Fondamentalement, BNP est la banque la plus solide sur ces dix dernières années en France. Le levier opérationnel est toutefois moins fort. Le coût du risque n’est que de 25 points de base. Il pourrait passer à 20 points de base. Ce même coût devrait varier pour Société Générale de 60 points de base à 50 points de base en 2015. Ainsi, l’upside est notablement moindre pour BNP que pour SG.
Ce postulat est confirmé sur le marché. BNP qui a sur le papier plus de qualités enregistre une performance de 5% depuis le début de l’année contre 10% pour Société Générale et 25% pour Crédit Agricole.
Natixis est généreux avec ses actionnaires mais a également moins de levier opérationnel.

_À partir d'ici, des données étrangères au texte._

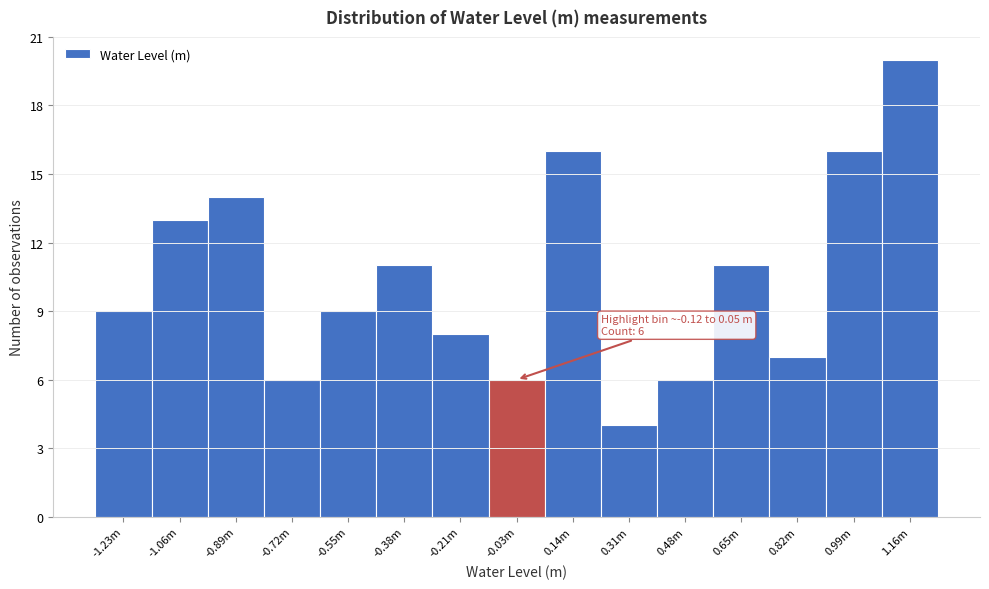

Reading left to right, what are all the values shown in this chart?

-1.23m=9	-1.06m=13	-0.89m=14	-0.72m=6	-0.55m=9	-0.38m=11	-0.21m=8	-0.03m=6	0.14m=16	0.31m=4	0.48m=6	0.65m=11	0.82m=7	0.99m=16	1.16m=20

Détenez-vous d’autres titres bancaires en dehors de la France ?

Nous aimons bien Deutsche Bank pour laquelle nous prévoyons une accalmie dans les mouvements de provisionnement.
2 milliards seront mis de coté entre le quatrième trimestre 2013 et fin 2015. Au total les provisions s’établiront à plus de 4 milliards d’euros.
Le ratio core tier 1 est à 9,8%. Il pourrait monter à 11% du fait de l’amoindrissement des risques dans l’activité de banque de financement et d’investissement.
Les revenus devraient croitre sous l’impulsion de l’amélioration du marché actions. La décote est de 25% par rapport au segment de marché. Un nettoyage du bilan et un renforcement de la solvabilité devraient permettre un vif rebond du titre au second semestre.

En Italie, nous avons une exposition sur Intesa qui présente une bonne solvabilité. L’excès de capital est de 5 milliards d’euros, par rapport aux 10 % du ratio core tier 1. La conjoncture s’améliore en Italie. Il n’y a pas de risque d’acquisition. Le processus de restructuration devrait se poursuivre. Un dividende exceptionnel pourrait être versé. La décote est d’environ 20% par rapport à la moyenne du secteur.

Quels sont vos objectifs de cours ?

L’objectif de cours d’ici 12 mois est de 65 euros pour BNP, 55 euros pour Société Générale, de 13 euros pour Crédit Agricole, 6 euros pour Natixis, de 48 euros pour Deutsche Bank, de 2,80 euros pour Intesa.

Quels sont les principaux risques identifiés ?

Le risque de réglementation nous parait limité.
L’audit des actifs contenus dans les bilans et les stress tests ne devraient pas donner lieu à un effet de contagion. Des banques locales de pays périphériques pourraient encore connaitre des déroutes. Cependant l’impact sur le secteur sera modéré. Ces exercices devraient même renforcer à terme la crédibilité des banques les plus solides.
Il est à noter que les banques européennes auront un battement de trois mois entre la fin de l’audit et le début des stress tests. Elles auront ensuite six mois pour se mettre en conformité, donc 9 mois au total pour entrer dans les clous.

Nous ne voyons pas l’apparition de nouvelles inquiétudes relatives à des affaires en justice.
Le principal risque me semble être une dégradation de la macroéconomie en Europe avec la retombée en récession ou de nouveaux doutes sur la soutenabilité de la dette de pays phares.